**INSTRUCTIONS TO FOLLOW:** With images removed, transcribe each record exactly as it appears.

**PROVIDED RECORDS:**
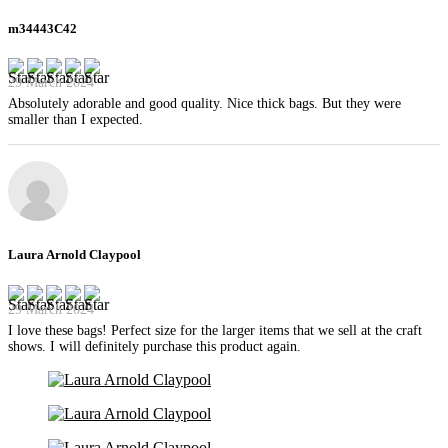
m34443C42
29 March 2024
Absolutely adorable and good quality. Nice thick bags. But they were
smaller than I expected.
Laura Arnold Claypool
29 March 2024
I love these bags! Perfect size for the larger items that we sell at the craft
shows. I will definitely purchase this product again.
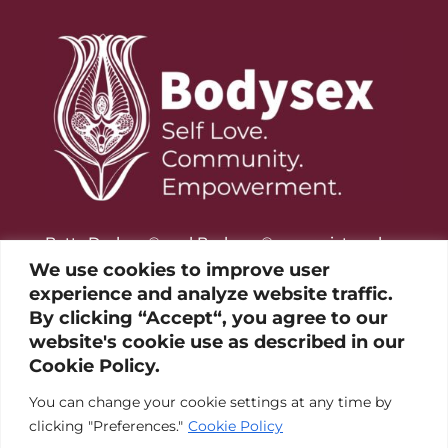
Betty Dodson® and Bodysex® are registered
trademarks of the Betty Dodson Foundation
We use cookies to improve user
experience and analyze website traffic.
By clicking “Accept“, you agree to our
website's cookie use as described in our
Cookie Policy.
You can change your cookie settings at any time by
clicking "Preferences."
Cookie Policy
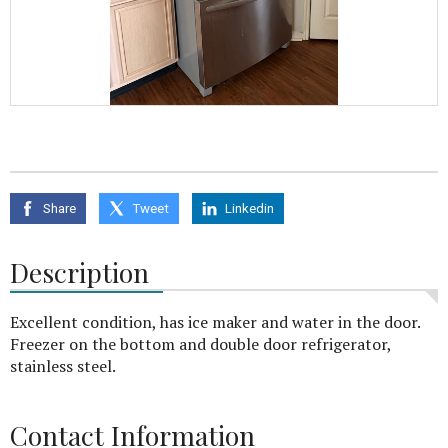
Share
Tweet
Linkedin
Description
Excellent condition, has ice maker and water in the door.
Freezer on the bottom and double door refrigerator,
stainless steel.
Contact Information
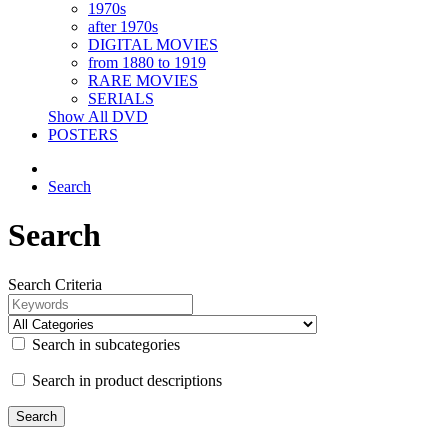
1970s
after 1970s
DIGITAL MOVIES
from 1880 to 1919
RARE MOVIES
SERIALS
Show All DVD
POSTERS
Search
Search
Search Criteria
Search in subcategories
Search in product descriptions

**ANSWER TO THE PROBLEM:**
m34443C42
29 March 2024
Absolutely adorable and good quality. Nice thick bags. But they were
smaller than I expected.
Laura Arnold Claypool
29 March 2024
I love these bags! Perfect size for the larger items that we sell at the craft
shows. I will definitely purchase this product again.
Betty Dodson® and Bodysex® are registered
trademarks of the Betty Dodson Foundation
We use cookies to improve user
experience and analyze website traffic.
By clicking “Accept“, you agree to our
website's cookie use as described in our
Cookie Policy.
You can change your cookie settings at any time by
clicking "Preferences."
Cookie Policy
Share
Tweet
Linkedin
Description
Excellent condition, has ice maker and water in the door.
Freezer on the bottom and double door refrigerator,
stainless steel.
Contact Information
1970s
after 1970s
DIGITAL MOVIES
from 1880 to 1919
RARE MOVIES
SERIALS
Show All DVD
POSTERS
Search
Search
Search Criteria
Search in subcategories
Search in product descriptions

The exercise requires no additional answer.